Pendant toute cette conversation, Cosette, comme si un instinct l’eût avertie qu’on parlait d’elle, n’avait pas quitté des yeux la Thénardier. Elle écoutait vaguement. Elle entendait çà et là quelques mots.

Cependant les buveurs, tous ivres aux trois quarts, répétaient leur refrain immonde avec un redoublement de gaîté. C’était une gaillardise de haut goût où étaient mêlés la Vierge et l’enfant Jésus. La Thénardier était allée prendre sa part des éclats de rire. Cosette, sous la table, regardait le feu qui se réverbérait dans son œil fixe ; elle s’était remise à bercer l’espèce de maillot qu’elle avait fait, et, tout en le berçant, elle chantait à voix basse : — Ma mère est morte ! ma mère est morte ! ma mère est morte !
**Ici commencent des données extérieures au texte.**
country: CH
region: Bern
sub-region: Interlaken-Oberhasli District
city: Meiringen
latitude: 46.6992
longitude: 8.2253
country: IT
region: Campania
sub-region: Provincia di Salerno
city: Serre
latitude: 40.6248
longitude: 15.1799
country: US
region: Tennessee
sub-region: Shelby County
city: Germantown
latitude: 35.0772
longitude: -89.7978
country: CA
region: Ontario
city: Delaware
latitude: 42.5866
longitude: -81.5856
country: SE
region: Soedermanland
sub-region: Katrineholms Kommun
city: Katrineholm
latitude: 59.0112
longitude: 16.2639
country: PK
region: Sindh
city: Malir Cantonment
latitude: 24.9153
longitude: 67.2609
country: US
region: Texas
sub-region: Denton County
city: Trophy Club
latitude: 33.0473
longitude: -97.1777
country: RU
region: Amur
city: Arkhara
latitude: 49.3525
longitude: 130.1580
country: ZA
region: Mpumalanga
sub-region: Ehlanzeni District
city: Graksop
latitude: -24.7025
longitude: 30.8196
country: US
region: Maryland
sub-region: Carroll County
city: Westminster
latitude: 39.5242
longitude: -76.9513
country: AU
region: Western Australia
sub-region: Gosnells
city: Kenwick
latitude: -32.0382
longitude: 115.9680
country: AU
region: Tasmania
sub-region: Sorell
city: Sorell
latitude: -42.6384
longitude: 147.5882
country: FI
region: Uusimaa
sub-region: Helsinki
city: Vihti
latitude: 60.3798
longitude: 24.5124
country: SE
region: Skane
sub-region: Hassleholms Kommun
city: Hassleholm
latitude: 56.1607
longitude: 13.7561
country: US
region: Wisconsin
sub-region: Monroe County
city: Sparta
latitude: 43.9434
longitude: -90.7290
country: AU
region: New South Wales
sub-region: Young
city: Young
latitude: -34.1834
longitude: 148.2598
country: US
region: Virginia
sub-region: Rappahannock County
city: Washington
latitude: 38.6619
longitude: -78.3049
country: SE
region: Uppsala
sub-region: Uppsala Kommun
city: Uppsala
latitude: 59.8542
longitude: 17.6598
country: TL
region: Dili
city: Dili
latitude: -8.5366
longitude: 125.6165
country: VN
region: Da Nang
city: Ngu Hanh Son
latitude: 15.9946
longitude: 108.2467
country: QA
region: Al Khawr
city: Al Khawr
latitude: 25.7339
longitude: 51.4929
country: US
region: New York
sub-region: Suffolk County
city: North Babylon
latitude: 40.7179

Sur de nouvelles instances de l’hôtesse, l’homme jaune, « le millionnaire », consentit enfin à souper.

— Que veut monsieur ?

— Du pain et du fromage, dit l’homme.

— Décidément, c’est un gueux, pensa la Thénardier.

Les ivrognes chantaient toujours leur chanson, et l’enfant, sous la table, chantait aussi la sienne.

Tout à coup Cosette s’interrompit. Elle venait de se retourner et d’apercevoir la poupée des petites Thénardier qu’elles avaient quittée pour le chat et laissée à terre à quelques pas de la table de cuisine.